Just to clarify one point: Mercury (the original v1, non-reasoning model) is already used in production in mainstream IDEs like Zed: https://zed.dev/blog/edit-prediction-providers

Mercury v1 focused on autocomplete and next-edit prediction. Mercury 2 extends that into reasoning and agent-style workflows, and we have editor integrations available (docs linked from the blog). I’d encourage folks to try the models!

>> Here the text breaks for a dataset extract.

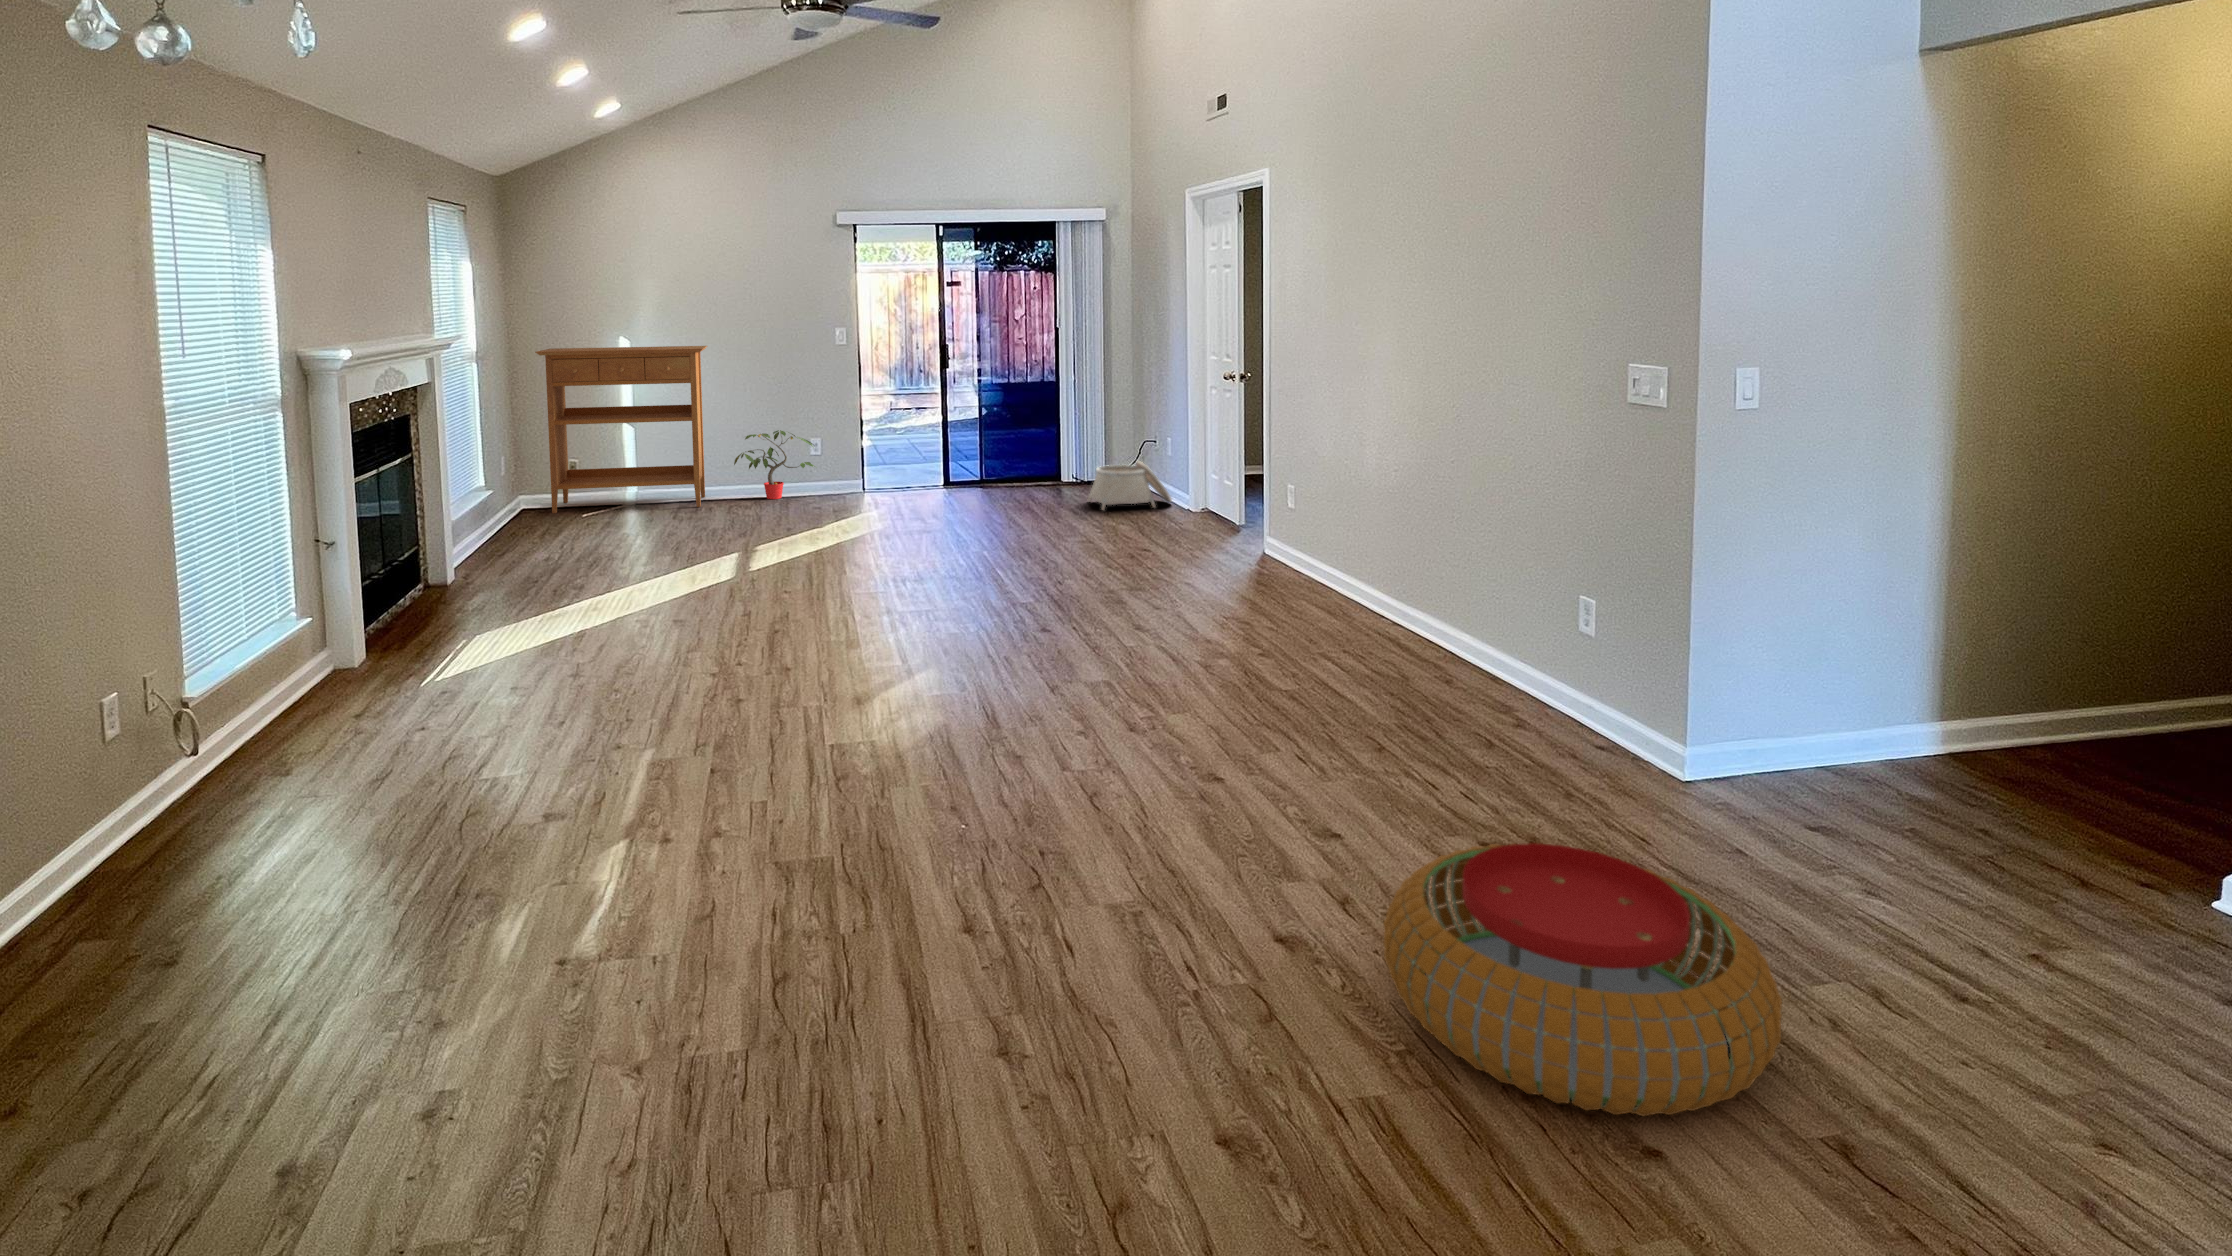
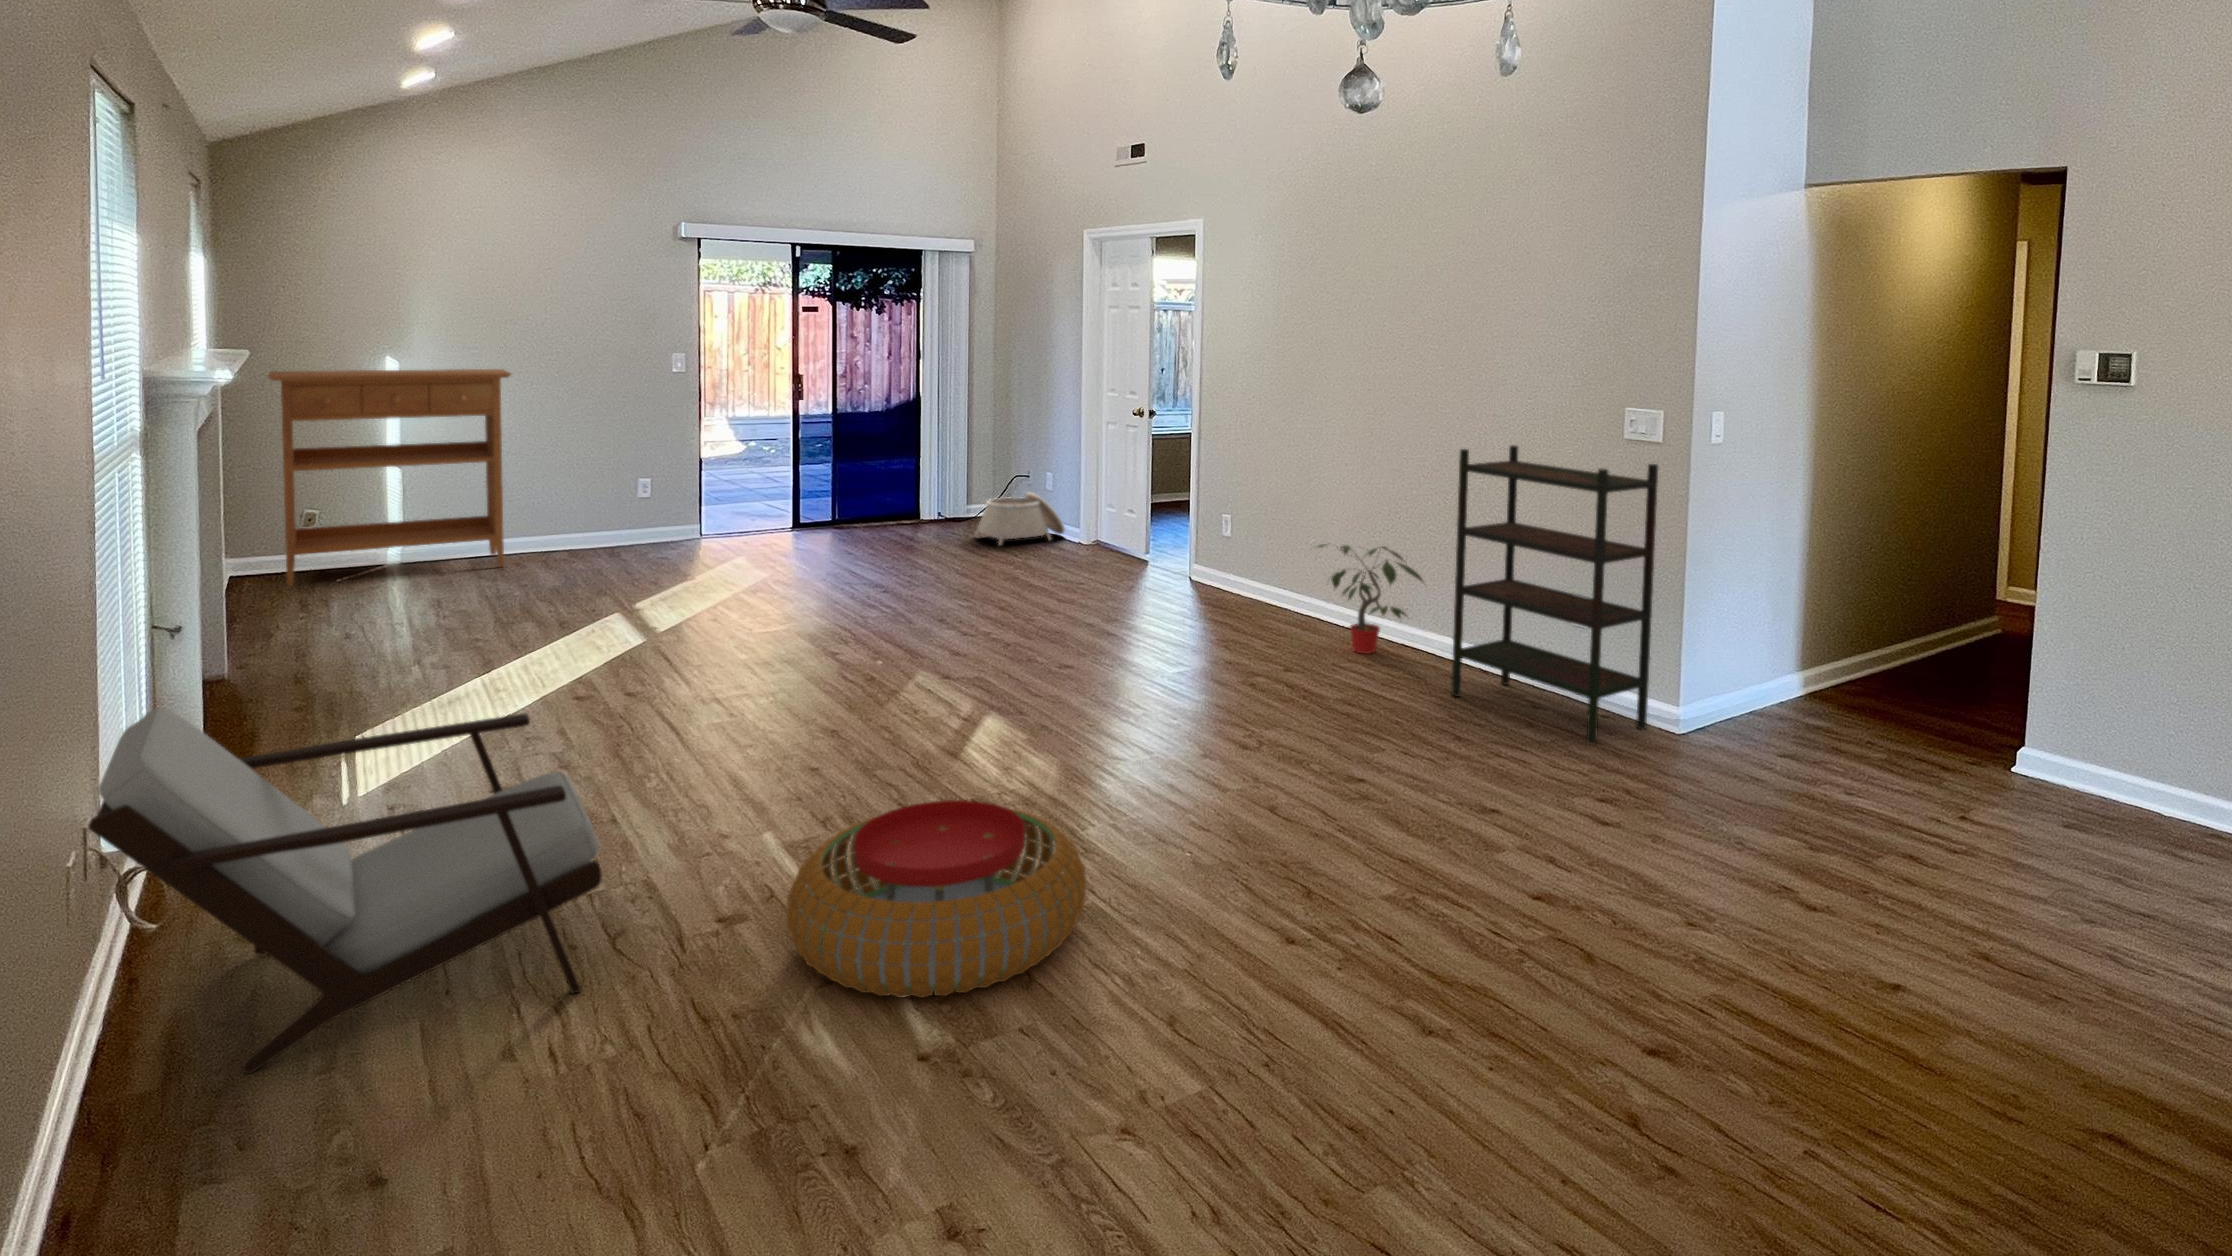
bookshelf: none [1422,412,1653,776] -> present [1452,445,1658,744]
potted plant: present [734,430,814,499] -> present [1317,544,1423,654]
armchair: none [28,582,462,866] -> present [89,708,602,1073]
pouf: present [1383,843,1782,1116] -> present [787,800,1086,998]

mhitza 15 hours ago | parent | prev [-]

You are right edited my post (twice actually). Missed the chat first time around (though its hard to see it as a reasoning model when chain of thought is hidden, or not obvious. I guess this is the new normal), and also missed the reasoning table because text is pretty small on mobile and I thought its another speed benchmark.

selcuka 11 hours ago | parent [-]

I tried their chat demo again, and if you set reasoning effort to "High", you sometimes see the chain of thought before the answer (click the "Thought for n seconds" text to expand it).

That being said, the chain is pretty basic. It's possible that they don't disclose the full follow-up prompt list.